• WHAT YOU SHOULD DO: How many lines in the data below have the string "exhibits"? Reply with the number alone.

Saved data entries
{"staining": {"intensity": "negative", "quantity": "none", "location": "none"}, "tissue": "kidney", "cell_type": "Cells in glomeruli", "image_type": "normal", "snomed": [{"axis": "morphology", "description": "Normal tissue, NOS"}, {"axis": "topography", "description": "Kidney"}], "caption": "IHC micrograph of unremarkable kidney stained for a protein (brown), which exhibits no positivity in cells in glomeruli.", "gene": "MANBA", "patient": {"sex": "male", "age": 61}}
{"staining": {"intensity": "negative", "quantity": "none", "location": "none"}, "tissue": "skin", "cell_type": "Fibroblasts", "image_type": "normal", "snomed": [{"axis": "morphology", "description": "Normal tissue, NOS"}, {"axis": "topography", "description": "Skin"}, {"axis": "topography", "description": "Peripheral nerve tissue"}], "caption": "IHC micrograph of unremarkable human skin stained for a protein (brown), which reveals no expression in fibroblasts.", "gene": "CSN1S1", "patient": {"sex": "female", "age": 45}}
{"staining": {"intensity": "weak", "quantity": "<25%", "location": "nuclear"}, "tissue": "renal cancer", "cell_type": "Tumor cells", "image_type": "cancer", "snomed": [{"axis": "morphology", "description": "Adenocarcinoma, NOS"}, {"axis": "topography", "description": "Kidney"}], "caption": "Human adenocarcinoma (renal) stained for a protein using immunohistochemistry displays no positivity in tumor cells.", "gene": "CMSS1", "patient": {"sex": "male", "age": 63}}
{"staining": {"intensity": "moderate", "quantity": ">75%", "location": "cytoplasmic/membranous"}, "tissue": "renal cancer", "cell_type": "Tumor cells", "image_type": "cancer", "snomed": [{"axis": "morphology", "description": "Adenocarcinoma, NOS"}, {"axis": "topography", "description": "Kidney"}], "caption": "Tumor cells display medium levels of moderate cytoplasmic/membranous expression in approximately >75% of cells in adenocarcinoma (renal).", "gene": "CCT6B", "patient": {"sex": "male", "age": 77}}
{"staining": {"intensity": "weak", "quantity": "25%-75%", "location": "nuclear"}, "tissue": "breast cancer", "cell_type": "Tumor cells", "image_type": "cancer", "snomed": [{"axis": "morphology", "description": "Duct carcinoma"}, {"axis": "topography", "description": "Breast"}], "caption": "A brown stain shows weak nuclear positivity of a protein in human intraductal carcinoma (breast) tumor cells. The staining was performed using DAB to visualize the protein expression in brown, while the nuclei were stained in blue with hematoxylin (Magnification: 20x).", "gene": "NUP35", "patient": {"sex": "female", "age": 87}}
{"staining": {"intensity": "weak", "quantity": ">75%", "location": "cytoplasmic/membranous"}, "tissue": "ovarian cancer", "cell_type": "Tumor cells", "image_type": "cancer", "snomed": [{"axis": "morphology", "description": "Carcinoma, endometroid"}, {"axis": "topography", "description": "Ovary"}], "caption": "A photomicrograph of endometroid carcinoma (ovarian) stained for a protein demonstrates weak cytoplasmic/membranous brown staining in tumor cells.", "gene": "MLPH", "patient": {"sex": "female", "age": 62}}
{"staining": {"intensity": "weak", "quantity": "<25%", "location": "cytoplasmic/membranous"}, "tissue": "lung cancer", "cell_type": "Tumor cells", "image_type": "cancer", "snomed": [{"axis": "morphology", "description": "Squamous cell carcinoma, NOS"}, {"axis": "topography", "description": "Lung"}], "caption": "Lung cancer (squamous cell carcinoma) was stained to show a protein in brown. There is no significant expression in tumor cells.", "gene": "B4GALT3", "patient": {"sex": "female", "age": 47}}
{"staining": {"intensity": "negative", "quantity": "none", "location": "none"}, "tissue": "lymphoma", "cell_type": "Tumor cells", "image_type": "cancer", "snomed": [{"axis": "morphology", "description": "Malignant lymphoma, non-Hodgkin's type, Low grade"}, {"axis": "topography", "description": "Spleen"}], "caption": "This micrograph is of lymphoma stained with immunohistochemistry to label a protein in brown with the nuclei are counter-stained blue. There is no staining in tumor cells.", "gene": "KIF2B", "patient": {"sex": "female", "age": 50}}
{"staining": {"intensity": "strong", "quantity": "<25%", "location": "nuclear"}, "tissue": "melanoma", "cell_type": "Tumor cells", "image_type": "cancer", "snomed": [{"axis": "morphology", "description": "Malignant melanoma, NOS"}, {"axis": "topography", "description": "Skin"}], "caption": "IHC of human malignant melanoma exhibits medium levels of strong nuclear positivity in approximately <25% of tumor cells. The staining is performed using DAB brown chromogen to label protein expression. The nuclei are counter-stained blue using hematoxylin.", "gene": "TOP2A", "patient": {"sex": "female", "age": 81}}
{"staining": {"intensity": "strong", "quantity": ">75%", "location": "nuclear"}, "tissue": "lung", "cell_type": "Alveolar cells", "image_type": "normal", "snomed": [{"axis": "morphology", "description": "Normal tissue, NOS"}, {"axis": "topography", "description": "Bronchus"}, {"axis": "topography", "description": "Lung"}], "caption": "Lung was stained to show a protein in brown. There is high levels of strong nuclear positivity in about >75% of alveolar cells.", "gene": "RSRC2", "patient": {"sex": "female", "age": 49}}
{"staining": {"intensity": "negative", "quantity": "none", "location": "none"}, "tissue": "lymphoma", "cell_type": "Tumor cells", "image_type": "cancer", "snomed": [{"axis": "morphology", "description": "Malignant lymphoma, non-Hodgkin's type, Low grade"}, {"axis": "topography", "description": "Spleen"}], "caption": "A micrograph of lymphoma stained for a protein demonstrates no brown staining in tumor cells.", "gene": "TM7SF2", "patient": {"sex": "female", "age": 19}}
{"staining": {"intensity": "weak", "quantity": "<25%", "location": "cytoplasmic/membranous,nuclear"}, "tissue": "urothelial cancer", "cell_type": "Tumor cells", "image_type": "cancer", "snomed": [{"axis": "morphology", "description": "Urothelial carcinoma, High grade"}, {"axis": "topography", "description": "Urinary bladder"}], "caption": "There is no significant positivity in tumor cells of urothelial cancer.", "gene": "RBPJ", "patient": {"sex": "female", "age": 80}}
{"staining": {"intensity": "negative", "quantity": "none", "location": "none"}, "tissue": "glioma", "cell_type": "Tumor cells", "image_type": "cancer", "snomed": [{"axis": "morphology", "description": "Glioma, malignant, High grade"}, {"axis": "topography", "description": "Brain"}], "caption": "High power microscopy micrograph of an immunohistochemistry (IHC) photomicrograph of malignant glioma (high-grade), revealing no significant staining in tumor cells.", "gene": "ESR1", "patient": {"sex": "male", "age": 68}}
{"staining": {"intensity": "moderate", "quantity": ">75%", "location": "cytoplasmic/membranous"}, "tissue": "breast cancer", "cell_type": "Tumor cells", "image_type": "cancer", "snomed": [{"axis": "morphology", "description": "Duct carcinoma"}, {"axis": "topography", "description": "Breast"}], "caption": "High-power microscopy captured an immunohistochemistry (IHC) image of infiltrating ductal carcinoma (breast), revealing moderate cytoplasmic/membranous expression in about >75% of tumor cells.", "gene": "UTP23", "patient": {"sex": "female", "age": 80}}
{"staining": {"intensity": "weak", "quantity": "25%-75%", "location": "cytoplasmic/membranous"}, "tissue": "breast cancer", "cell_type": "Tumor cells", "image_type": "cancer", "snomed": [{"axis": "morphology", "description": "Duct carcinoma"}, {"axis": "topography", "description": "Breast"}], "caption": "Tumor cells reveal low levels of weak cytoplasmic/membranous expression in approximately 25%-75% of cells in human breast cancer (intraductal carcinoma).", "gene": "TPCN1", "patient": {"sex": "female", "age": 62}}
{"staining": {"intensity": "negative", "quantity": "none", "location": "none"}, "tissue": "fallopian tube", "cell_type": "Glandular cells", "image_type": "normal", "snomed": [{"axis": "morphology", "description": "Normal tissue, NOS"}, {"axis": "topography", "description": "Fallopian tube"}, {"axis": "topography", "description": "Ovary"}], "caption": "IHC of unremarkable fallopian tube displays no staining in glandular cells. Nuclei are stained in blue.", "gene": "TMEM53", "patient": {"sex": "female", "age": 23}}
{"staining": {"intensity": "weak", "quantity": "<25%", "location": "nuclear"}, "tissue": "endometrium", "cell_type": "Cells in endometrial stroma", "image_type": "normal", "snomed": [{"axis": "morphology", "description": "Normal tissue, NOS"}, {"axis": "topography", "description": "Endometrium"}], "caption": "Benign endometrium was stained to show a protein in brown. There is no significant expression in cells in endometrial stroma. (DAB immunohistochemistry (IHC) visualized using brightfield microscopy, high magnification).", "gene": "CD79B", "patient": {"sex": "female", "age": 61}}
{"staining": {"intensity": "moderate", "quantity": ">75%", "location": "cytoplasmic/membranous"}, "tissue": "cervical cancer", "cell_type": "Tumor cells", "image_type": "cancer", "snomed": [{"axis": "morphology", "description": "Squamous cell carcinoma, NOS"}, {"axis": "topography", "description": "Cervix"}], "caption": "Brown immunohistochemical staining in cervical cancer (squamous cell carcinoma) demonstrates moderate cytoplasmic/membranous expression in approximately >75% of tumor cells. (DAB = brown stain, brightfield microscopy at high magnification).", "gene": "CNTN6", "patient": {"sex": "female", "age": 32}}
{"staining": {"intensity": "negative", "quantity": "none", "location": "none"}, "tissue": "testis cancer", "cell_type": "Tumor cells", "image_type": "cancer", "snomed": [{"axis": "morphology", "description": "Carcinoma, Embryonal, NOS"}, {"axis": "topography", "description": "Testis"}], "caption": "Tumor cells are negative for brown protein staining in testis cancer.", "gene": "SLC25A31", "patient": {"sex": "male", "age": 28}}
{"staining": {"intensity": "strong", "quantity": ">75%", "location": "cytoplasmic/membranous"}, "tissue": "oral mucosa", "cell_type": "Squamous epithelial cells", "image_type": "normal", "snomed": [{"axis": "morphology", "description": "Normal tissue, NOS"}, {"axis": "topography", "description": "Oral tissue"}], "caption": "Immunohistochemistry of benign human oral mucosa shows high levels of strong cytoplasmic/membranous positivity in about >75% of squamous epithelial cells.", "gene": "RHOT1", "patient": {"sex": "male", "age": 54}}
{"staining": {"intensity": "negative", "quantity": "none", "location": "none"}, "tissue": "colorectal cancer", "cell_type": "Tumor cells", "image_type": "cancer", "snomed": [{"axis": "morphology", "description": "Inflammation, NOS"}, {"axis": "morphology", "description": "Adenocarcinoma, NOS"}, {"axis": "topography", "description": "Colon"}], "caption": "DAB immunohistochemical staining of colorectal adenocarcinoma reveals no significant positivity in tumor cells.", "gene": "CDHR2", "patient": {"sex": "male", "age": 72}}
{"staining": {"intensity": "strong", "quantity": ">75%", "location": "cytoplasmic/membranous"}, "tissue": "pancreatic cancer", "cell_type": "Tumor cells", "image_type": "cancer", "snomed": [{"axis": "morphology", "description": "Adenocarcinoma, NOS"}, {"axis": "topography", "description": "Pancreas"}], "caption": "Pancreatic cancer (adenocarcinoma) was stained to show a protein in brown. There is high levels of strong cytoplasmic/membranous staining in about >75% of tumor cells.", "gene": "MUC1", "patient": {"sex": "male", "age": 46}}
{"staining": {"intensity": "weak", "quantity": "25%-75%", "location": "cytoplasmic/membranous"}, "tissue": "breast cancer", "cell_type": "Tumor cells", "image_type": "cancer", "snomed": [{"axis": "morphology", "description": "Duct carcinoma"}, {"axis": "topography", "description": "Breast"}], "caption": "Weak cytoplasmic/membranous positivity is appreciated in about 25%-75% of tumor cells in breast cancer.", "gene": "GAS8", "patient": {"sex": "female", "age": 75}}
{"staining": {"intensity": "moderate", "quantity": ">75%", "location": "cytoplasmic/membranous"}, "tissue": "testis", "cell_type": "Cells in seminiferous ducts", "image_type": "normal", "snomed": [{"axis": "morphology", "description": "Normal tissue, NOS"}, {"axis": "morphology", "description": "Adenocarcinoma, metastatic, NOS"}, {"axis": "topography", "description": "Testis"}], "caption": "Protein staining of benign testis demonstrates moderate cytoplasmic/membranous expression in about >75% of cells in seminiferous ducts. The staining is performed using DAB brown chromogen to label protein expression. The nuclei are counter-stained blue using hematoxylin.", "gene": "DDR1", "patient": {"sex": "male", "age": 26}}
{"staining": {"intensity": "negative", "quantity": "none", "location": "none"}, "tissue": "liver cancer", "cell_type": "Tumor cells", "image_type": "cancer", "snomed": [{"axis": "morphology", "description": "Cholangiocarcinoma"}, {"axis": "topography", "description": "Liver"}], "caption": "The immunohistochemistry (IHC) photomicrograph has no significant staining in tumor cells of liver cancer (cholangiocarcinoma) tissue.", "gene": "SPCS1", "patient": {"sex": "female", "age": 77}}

• EXERCISE SOLUTION: 2